RECORDS SHOWN —
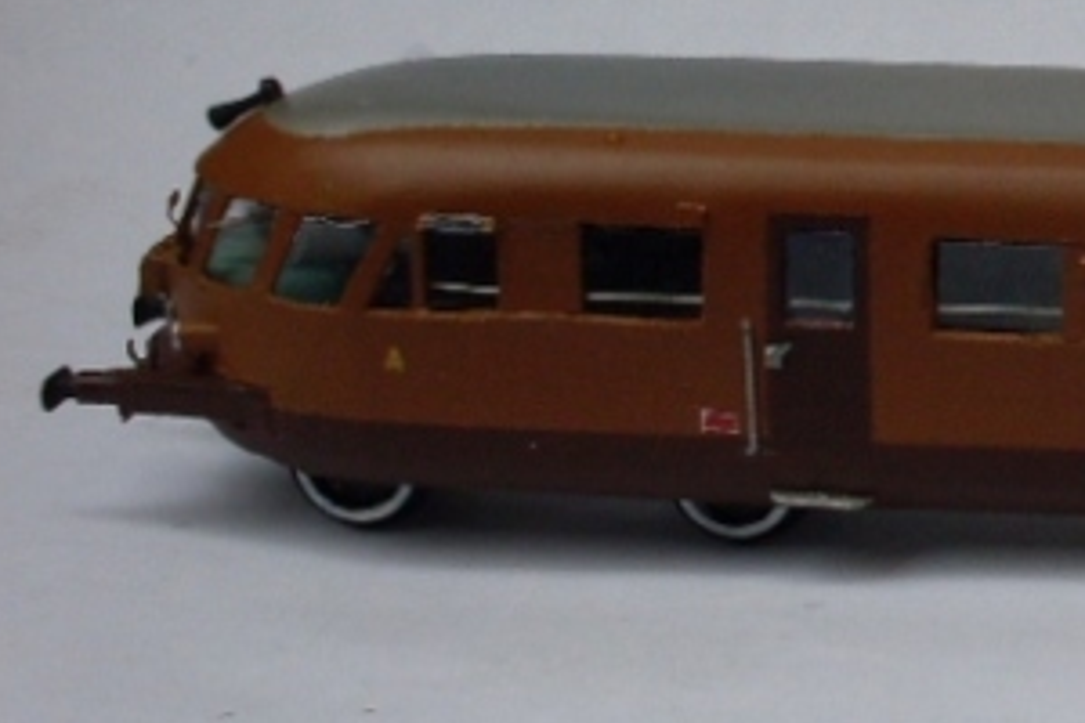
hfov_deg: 16.5
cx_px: 1543
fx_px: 3466
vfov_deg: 11.9
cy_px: 121
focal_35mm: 115
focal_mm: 6.3
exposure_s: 1/125
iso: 80
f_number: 8.4
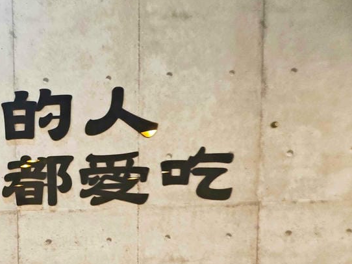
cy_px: 237
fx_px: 315
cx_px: -35
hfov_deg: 44.5
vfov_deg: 41.8
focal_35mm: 31
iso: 200
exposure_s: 1/30
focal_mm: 2.03
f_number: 1.8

ASSIGNMENT —
Nothing but the lines from the one containing "f_number: 8.4" through the final line of the entries above should be given again, each exactly as written; omit the pictures.

RESULT BELOW —
f_number: 8.4
cy_px: 237
fx_px: 315
cx_px: -35
hfov_deg: 44.5
vfov_deg: 41.8
focal_35mm: 31
iso: 200
exposure_s: 1/30
focal_mm: 2.03
f_number: 1.8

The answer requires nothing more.